EXERCISE AIM
Wherever "Click" appears in a line of the listing, report that line.
══════════════════════════════
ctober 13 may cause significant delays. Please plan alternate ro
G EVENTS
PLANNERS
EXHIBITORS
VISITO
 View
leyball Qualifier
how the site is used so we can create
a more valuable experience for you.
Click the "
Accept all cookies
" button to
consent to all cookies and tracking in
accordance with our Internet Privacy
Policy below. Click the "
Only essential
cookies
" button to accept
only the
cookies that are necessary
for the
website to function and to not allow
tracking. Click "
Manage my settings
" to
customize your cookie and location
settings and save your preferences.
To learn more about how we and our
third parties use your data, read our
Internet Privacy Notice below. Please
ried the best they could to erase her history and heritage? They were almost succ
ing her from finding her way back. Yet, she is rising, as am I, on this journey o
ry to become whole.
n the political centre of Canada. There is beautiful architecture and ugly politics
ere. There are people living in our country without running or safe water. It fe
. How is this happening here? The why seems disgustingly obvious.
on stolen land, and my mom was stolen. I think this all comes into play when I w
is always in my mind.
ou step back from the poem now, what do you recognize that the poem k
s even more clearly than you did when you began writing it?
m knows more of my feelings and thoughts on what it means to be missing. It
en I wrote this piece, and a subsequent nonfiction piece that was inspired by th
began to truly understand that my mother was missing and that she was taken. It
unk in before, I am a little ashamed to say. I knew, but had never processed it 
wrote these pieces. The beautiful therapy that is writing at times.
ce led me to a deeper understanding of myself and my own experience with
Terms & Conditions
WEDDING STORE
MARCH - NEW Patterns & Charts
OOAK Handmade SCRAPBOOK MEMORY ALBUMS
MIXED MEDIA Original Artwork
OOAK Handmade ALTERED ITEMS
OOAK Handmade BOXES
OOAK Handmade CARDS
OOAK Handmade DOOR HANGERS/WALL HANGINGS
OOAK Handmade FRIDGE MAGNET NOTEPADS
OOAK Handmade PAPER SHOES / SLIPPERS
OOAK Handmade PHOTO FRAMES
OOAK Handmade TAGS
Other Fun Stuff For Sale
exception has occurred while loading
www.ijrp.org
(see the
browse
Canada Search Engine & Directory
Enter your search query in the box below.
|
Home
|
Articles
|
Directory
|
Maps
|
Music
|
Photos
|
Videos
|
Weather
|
══════════════════════════════
REPLY
Click the "
Policy below. Click the "
tracking. Click "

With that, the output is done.